We have considered the arguments by both Counsel. We note that although the application was brought under order 59 rule 1 subrule 55 1993 Edition Mr. Mabutwe did refer us, in his argument to order 59 rule 1 subrule 17, 1979 Edition. Unfortunately we do not have the 1979 Edition in our library. We have however looked at the various white books starting from 1976 to the 1995 Edition and we found that order 59 deals with appeals to the court of appeal and has nothing to do with amending judgments. The powers of the court to amend judgments for accidental slips or omissions is found in order 20 of R.S.C. and rule 78 of the Supreme Court rules, Cap.52 which provides:

"78. Clerical errors by the Court or a Judge thereof in documents of process, or in any judgment, or errors therein arising from any accidental slip or omission, may at any time be corrected by the court or a Judge thereof."

There can be not doubt that this court has powers, on motion to correct any accidental slip or omission in expressing its manifest intention. But this is not what the respondent is seeking. It is seeking to set aside the judgment and re-open the appeal. Has this court jurisdiction to re-open an appeal or indeed review its own judgment? Order 59 rule 1 subrule 60 R.S.C. 1995 Edition provides in part:

"The Court of appeal has power to alter its decision before its order has been perfected, but it has no power to rehear an appeal after its order has been passed and entered, even on the ground of subsequent discovery of facts which tend to show that the order of the Court of appeal was obtained by the fraud practised in the court below. The remedy in such a case is by action to set aside the order as having been obtained by fraud."

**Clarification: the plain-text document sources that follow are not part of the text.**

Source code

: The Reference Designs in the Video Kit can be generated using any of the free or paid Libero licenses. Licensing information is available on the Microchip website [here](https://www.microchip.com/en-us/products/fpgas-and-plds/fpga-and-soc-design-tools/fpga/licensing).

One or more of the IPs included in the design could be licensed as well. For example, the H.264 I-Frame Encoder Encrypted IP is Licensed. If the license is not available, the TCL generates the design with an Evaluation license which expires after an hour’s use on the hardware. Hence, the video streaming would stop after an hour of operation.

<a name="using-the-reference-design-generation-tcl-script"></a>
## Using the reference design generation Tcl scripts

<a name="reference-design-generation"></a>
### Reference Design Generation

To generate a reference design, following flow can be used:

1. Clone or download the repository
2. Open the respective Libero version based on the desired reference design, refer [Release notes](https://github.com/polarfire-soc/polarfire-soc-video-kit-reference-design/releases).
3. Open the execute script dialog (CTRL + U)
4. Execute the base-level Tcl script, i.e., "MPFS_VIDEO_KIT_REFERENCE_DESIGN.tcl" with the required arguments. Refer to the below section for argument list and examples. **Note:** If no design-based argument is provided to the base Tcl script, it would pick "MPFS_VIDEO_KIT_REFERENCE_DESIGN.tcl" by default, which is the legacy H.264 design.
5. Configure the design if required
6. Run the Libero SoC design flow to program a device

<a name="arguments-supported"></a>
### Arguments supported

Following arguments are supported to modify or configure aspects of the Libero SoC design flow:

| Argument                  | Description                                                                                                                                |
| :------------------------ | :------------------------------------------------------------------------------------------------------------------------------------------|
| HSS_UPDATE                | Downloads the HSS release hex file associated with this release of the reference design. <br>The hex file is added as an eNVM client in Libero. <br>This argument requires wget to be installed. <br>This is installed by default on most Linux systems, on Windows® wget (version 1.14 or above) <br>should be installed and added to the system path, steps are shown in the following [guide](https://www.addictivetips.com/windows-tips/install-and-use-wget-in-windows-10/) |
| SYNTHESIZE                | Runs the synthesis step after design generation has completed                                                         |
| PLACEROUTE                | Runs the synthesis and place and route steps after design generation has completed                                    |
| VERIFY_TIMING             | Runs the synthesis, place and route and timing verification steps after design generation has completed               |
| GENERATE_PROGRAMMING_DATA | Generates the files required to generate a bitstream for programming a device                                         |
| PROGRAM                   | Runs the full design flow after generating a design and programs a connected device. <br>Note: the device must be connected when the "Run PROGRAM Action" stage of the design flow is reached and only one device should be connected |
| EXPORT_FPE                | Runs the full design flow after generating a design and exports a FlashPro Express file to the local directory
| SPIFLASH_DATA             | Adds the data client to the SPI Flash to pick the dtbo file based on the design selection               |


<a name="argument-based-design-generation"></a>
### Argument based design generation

Quite clearly therefore, this court has no jurisdiction to review its judgment or set it aside and re-open the appeal. If it were not so then there would be no finality in dealing with appeals.

As regards Mr. Mabutwe's argument that we did not consider the documents on record we would comment that the documents, no doubt formed the basis for a negotiated settlement out of court between the parties that gave rise to the consent judgment. Therefore, the question of us considering the documents did not in any way arise. It was for these reasons that we dismissed the application with costs to the appellant to be taxed in default of agreement.